I doubt you'll be surprised to learn that National Novel Writing Month was a bust.

Internet access has been rare on the road; time to write rarer. (Is rarer a word? Danae says it is, but that it sounds like fingernails on a blackboard.)

Benaras is far and away my favorite Indian city so far, in spite of the plague of vapidly spiritual tourists. Like the Kalighat temple in Calcutta, Benaras feels like it belongs in another time. But Kalighat is only one building, while Benaras is a whole city. I guess in my imagination both places are sort of lumped together in one big dawn-of-civilization experience: It's amazing to go to the Kalighat and stand in front of the altar, piled high in rotten flowers and old blood, and realize that on this spot, every day, people sacrifice a goat to an old school, blood-dripping, human-skull-wearing, scare-the-bejesus-out-of-you mother goddess.

But my favorite temple is right here in Benaras: the monkey temple. I think it has another name, but I'm too lazy to look it up.

Sadly, we managed to reach the monkey temple during Hanuman's nap time, and so were unable to see the idol. (He has an embroidered black curtain, to keep his worshipers from bothering him.) But it's still a beautiful place. Although it's in the city, it is surrounded by a tree-filled park (for the monkeys, natch), and it feels like you're in the heart of the jungle, at the headquarters of a very jungle-themed religion, which, in a way, you are.

While taking the requisite dawn boat ride on the Ganges, we saw two separate funerals at the burning ghats. The deceased had not quite made it to the pyre on either occasion, which is just as well. One of my great fears in life is that one day I will smell burning human flesh and it will remind me of something incredibly tasty.

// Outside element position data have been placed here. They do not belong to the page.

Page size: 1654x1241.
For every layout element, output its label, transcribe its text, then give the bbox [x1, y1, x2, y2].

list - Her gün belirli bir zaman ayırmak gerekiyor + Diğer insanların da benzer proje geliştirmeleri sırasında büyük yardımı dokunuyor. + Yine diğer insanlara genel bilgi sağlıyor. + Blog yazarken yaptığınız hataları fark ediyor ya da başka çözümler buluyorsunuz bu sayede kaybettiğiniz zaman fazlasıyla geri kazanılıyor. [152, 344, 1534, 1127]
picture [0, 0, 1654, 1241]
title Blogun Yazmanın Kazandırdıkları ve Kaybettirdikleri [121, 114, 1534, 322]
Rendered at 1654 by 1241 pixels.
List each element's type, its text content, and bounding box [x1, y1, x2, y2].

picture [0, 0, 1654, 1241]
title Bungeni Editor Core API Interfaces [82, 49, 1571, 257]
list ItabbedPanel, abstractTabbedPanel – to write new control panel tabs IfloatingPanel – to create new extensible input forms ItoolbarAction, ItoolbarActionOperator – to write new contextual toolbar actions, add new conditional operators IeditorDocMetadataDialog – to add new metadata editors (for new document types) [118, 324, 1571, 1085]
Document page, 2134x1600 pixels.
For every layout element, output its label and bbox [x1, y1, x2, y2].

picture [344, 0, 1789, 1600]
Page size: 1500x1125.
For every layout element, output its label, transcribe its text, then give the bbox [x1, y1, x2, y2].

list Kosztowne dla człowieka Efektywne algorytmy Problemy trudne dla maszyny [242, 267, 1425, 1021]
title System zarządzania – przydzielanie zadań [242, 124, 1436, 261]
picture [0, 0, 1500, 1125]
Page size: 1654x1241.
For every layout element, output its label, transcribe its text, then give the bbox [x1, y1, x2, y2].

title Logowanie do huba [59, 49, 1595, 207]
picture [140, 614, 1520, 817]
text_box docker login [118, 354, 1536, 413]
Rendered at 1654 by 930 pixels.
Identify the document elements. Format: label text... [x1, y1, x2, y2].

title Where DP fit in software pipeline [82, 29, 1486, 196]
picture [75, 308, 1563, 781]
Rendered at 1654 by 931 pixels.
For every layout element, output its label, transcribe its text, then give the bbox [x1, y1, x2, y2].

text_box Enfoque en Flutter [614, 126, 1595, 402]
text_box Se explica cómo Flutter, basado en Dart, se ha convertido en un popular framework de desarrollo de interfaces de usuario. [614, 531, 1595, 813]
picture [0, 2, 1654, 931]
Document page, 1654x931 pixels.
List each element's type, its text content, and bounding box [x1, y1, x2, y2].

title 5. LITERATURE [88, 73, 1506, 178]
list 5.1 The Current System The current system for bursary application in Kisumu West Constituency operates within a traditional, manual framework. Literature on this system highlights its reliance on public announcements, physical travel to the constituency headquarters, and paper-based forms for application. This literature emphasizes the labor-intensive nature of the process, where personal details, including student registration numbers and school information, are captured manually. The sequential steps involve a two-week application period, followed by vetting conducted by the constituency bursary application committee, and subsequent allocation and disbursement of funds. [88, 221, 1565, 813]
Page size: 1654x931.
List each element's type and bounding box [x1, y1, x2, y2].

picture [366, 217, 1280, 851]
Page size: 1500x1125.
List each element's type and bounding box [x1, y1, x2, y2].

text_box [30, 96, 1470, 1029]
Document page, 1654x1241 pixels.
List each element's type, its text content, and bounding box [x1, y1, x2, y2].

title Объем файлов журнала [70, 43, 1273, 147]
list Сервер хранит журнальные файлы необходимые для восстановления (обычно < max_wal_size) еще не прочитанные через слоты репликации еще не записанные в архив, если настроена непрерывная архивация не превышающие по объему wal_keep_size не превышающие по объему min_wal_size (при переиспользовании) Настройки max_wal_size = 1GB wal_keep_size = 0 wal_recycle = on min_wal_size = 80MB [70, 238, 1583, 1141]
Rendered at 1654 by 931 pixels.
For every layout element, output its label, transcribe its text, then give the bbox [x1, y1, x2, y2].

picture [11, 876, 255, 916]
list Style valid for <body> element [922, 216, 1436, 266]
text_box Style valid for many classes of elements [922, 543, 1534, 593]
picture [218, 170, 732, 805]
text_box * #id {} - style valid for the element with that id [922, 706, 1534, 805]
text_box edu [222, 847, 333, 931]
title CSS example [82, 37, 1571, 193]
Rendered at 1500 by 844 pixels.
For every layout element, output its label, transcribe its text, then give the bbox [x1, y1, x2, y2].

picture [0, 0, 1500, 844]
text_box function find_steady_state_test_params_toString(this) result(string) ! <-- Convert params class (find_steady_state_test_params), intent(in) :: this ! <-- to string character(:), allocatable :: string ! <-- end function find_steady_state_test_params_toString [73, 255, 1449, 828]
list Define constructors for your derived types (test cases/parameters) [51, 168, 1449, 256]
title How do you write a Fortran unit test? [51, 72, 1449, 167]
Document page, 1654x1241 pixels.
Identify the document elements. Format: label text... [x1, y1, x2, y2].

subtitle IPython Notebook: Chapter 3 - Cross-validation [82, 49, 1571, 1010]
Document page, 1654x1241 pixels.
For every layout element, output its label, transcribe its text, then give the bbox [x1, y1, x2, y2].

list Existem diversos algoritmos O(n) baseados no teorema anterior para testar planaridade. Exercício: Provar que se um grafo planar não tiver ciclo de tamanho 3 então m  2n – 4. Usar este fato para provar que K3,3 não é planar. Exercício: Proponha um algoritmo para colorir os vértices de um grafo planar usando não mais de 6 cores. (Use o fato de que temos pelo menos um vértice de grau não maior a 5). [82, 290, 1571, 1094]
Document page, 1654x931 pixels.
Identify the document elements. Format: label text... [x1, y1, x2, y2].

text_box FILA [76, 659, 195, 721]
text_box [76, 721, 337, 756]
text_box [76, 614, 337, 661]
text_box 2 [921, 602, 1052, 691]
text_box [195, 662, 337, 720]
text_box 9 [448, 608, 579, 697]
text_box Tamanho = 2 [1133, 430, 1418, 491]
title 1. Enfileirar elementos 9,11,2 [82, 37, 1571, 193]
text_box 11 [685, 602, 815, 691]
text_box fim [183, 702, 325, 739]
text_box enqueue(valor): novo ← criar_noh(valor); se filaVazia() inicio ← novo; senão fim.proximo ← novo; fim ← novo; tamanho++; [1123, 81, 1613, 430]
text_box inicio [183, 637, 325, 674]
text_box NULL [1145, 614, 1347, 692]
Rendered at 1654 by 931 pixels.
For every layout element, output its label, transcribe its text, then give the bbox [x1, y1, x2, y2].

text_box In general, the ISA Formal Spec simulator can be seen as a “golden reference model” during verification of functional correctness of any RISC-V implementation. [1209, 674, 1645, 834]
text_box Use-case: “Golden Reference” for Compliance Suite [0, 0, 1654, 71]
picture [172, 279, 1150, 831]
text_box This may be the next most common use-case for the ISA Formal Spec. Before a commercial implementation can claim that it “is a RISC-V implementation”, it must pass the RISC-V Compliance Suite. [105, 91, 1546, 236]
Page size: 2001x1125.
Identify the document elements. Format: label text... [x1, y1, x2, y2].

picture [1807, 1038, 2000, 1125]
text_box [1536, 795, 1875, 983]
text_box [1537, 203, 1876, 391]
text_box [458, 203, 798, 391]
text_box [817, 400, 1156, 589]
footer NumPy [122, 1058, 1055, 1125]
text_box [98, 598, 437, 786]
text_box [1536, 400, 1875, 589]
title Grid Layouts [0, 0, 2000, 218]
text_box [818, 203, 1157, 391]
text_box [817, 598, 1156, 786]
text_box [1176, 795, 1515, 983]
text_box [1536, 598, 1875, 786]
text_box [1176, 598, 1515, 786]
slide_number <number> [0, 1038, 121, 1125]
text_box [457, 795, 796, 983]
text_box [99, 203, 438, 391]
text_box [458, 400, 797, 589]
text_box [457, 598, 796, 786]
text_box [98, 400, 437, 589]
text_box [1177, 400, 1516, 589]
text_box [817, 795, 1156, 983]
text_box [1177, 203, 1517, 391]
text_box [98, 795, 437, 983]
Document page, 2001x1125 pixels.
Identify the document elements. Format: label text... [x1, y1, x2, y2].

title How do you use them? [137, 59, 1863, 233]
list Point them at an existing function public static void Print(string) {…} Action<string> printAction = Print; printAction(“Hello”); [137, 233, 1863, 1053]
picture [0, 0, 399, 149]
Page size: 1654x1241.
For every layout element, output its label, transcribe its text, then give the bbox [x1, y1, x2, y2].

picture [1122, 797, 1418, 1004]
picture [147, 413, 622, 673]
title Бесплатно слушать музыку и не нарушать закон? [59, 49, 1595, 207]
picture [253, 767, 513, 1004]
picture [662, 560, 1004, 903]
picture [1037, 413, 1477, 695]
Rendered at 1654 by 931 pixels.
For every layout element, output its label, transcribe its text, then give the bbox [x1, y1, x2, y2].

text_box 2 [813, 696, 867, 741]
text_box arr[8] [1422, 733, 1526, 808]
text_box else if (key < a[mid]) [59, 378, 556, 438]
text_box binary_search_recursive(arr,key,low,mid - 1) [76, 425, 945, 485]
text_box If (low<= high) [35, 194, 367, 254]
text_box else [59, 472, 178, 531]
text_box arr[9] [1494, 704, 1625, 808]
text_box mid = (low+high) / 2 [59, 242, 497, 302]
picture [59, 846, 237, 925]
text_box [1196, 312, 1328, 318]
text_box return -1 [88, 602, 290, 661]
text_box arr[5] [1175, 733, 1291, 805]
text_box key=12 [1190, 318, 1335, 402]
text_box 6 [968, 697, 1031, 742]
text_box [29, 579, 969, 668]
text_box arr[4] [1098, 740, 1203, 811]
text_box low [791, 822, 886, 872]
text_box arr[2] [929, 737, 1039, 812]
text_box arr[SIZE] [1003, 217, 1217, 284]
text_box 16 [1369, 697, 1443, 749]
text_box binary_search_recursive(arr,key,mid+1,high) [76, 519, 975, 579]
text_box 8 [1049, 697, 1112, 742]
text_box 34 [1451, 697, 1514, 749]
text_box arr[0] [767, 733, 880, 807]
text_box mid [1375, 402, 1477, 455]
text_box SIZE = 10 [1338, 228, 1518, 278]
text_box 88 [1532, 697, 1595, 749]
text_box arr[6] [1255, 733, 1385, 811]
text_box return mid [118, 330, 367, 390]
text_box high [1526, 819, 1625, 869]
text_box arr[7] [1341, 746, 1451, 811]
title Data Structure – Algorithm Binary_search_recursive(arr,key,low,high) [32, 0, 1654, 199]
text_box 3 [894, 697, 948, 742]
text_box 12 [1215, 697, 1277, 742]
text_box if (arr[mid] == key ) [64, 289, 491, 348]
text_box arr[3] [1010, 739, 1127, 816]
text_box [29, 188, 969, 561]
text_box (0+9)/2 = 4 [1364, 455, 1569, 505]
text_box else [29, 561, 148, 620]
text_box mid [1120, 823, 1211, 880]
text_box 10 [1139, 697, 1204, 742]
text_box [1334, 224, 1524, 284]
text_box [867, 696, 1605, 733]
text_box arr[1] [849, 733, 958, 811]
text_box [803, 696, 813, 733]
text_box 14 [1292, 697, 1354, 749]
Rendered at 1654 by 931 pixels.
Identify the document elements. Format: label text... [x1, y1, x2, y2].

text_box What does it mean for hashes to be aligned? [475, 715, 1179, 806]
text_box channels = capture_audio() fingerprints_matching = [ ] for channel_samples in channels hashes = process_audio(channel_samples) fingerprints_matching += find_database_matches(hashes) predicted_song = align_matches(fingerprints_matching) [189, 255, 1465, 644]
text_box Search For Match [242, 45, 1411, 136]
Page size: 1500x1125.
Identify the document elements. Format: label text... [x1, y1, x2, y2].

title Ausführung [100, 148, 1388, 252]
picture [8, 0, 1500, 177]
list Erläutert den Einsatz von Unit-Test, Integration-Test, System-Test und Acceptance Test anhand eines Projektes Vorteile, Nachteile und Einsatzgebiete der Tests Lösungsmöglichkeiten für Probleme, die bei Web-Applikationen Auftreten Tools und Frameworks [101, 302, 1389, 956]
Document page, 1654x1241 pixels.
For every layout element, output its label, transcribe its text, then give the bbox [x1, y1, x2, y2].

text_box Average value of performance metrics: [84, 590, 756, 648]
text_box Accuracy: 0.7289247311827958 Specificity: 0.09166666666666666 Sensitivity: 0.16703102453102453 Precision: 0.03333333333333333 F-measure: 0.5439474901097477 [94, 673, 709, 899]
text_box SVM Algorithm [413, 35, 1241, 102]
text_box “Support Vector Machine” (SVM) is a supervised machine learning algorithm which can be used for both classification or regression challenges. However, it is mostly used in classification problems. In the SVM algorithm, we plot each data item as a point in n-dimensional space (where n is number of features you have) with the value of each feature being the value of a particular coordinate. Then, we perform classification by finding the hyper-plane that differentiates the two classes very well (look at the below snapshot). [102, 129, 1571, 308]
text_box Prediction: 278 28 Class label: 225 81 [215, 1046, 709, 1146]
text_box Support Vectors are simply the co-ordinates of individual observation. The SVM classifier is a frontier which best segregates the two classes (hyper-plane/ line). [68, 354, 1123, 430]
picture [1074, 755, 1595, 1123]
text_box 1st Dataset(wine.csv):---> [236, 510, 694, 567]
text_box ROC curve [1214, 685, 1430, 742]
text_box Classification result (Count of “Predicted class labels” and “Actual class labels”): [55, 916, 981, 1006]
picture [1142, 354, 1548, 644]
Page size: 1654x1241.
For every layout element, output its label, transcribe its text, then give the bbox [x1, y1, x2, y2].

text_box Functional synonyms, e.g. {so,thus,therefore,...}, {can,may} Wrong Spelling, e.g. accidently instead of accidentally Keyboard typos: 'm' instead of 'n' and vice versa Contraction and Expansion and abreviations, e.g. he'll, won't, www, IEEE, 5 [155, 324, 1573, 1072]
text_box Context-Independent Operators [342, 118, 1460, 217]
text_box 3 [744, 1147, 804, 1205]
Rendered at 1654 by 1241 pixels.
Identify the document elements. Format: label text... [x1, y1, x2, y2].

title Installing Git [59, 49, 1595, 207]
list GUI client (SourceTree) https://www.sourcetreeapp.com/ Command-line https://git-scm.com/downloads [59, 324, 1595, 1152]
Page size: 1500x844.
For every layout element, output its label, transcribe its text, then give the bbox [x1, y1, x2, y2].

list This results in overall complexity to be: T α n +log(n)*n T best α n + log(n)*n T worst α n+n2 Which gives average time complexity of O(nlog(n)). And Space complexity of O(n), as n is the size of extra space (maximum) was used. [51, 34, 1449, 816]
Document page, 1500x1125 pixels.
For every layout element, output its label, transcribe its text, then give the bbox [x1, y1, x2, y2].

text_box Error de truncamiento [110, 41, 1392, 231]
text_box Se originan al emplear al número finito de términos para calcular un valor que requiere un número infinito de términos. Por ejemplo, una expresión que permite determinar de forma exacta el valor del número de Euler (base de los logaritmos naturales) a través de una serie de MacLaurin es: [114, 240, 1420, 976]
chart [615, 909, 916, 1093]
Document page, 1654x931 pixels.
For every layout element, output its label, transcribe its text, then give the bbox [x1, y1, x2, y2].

This should tell you all you need to know about the number of things I'm afraid of.

But, through it all, there's been almost no writing. I've done just enough to see that the Awful SpaceOpera is indeed awful.

A good way to appreciate the finer qualities of my magnum opus is to read this article, sent to me by my cousin—my story is everything the author says it shouldn't be.

Ah well. Back to the drawing board. Perhaps I should work on the Hunchback some more. Have I told you about the Hunchback? No? Well, that's a story for another day.